There was an energy in the room, like a summer storm, but colder, filled with life, yet not. It didn’t matter, all that mattered was Angel Bunny, who had done nothing more than insist she make him another, better bowl of salad, which he deserved, of course he deserved it. Nevermind he had been bothering her all day, getting in her way, getting underhoof, pulling on her hair, her tail and other, less polite areas, demanding her attention even as she tried to stop any of her friends from succumbing.

She’d get him the best salad she could, after.

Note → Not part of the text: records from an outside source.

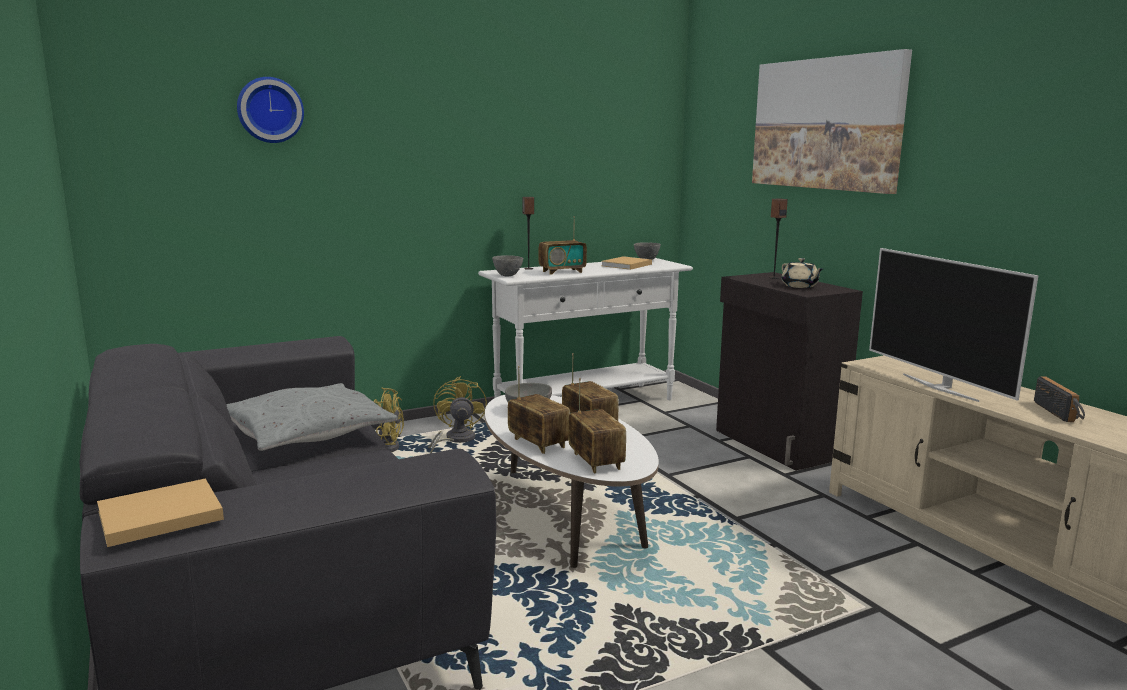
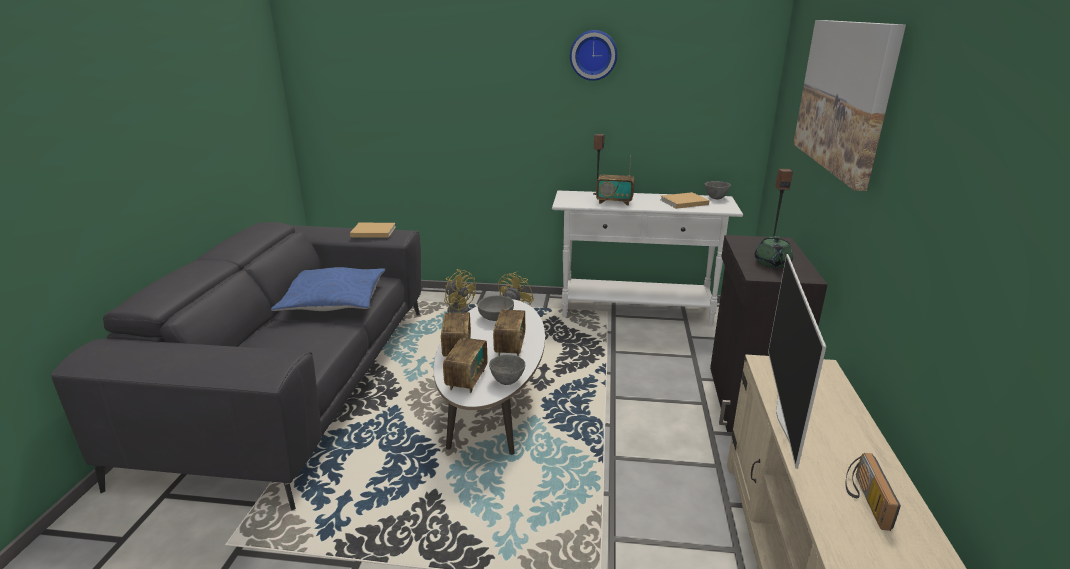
camera: 35 degrees right, 10 degrees up
(156, 516) = (108, 351): beige book -> beige book (372, 232)
(270, 110) = (404, 60): wall clock -> wall clock (593, 55)
(306, 433) = (333, 301): grey pillow -> blue pillow
(507, 275) = (565, 199): grey bowl -> grey bowl (507, 381)
(800, 286) = (772, 263): beige teapot -> green teapot
(1061, 412) = (864, 499): radio -> radio turned 150 degrees clockwise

The storm grew, and grew, as Fluttershy put more of herself into it. The cut on the back of her pastern burned fiercely, as if it wanted to storm too, as if it wanted to rip out of her and join the ghosts and souls spinning about the room.

And then it collapsed, as the spell completed, like somepony pulling a cork out of a tub, the energy swirled and swished and drained in one great big rolling rush.

Fluttershy sat there. Quivering. Not daring to open her eyes, not daring to look, for fear, fear ruled her, and demanded her obedience. Yet her ears strained yet, listening, hoping, needing.

There was a cough, faint and watery. A cough!

“Oh Angel!” Fluttershy cried, scattering the tools of the ritual aside as she darted into the middle of the tripartite circle, dispensing its energies, little though they might be. “Oh Angel, I’m sorry, I’m so sorry!”

She held him like that, in her arms, rocking him back and forth as she cleaned a bit of his dried blood off by hoof and tongue; he was alright, he was alright, again. He had come back to her.

Like all her friends did.

Fluttershy couldn’t bear the thought of letting her friends go. So, she never did.